*What you will do*
Starting at the first line of the entries and ending with the line that contains "метилметакрила", render each line as an item in a numbered list, skipping any blank lines.

*Collected data*
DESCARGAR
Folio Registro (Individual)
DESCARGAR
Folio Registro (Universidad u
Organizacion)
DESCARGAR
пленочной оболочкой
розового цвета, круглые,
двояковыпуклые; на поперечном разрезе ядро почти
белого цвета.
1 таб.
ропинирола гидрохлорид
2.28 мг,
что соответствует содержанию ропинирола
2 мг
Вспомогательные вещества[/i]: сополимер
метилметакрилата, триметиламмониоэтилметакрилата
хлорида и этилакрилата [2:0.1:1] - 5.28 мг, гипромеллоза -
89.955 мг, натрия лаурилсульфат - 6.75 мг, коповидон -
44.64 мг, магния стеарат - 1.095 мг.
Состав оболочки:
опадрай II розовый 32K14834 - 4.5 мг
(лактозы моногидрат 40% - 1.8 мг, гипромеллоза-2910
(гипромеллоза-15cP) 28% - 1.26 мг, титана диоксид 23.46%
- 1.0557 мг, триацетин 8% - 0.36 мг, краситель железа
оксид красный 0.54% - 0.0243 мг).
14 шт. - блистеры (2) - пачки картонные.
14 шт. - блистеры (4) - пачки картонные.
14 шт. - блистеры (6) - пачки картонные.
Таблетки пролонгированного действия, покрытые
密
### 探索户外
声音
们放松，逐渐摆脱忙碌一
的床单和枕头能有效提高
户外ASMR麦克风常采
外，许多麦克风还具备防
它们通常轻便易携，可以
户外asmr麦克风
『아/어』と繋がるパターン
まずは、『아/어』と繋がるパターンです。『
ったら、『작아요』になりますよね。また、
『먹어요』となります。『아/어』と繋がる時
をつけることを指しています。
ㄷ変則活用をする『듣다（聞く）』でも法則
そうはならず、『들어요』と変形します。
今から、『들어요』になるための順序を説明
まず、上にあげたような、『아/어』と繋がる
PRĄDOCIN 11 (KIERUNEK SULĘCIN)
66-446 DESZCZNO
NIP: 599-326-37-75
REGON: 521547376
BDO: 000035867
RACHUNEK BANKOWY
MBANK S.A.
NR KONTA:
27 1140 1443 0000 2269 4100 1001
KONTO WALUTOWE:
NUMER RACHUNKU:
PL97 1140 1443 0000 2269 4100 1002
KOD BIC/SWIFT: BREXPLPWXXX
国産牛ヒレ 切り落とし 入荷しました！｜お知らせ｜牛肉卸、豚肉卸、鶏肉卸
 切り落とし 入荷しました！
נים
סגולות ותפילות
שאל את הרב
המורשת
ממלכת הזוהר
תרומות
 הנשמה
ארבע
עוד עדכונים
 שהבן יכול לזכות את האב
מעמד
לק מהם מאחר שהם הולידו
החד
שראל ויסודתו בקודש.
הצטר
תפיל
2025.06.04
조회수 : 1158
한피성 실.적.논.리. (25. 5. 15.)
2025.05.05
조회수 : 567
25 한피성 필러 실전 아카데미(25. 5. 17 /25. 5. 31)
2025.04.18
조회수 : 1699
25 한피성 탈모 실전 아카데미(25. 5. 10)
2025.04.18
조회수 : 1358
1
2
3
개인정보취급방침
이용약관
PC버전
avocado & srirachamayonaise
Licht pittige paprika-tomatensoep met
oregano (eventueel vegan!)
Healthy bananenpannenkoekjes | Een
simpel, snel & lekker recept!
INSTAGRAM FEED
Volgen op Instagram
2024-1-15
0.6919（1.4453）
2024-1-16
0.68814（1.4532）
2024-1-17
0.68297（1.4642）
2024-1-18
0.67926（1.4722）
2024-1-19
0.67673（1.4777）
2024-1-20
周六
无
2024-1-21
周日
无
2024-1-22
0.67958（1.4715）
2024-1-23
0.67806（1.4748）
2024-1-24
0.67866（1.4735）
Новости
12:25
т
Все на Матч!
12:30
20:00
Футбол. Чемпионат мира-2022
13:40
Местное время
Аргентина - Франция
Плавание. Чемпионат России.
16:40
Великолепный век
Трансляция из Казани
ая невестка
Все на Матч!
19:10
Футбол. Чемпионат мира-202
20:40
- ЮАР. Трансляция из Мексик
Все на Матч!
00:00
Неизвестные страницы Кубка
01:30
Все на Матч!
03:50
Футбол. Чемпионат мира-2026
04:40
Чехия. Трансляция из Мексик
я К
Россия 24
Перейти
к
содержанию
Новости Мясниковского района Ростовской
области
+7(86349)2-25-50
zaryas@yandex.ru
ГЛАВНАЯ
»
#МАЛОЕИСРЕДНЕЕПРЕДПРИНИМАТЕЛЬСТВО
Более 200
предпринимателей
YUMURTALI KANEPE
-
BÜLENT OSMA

*Response*
1. DESCARGAR
2. Folio Registro (Individual)
3. DESCARGAR
4. Folio Registro (Universidad u
5. Organizacion)
6. DESCARGAR
7. пленочной оболочкой
8. розового цвета, круглые,
9. двояковыпуклые; на поперечном разрезе ядро почти
10. белого цвета.
11. 1 таб.
12. ропинирола гидрохлорид
13. 2.28 мг,
14. что соответствует содержанию ропинирола
15. 2 мг
16. Вспомогательные вещества[/i]: сополимер
17. метилметакрилата, триметиламмониоэтилметакрилата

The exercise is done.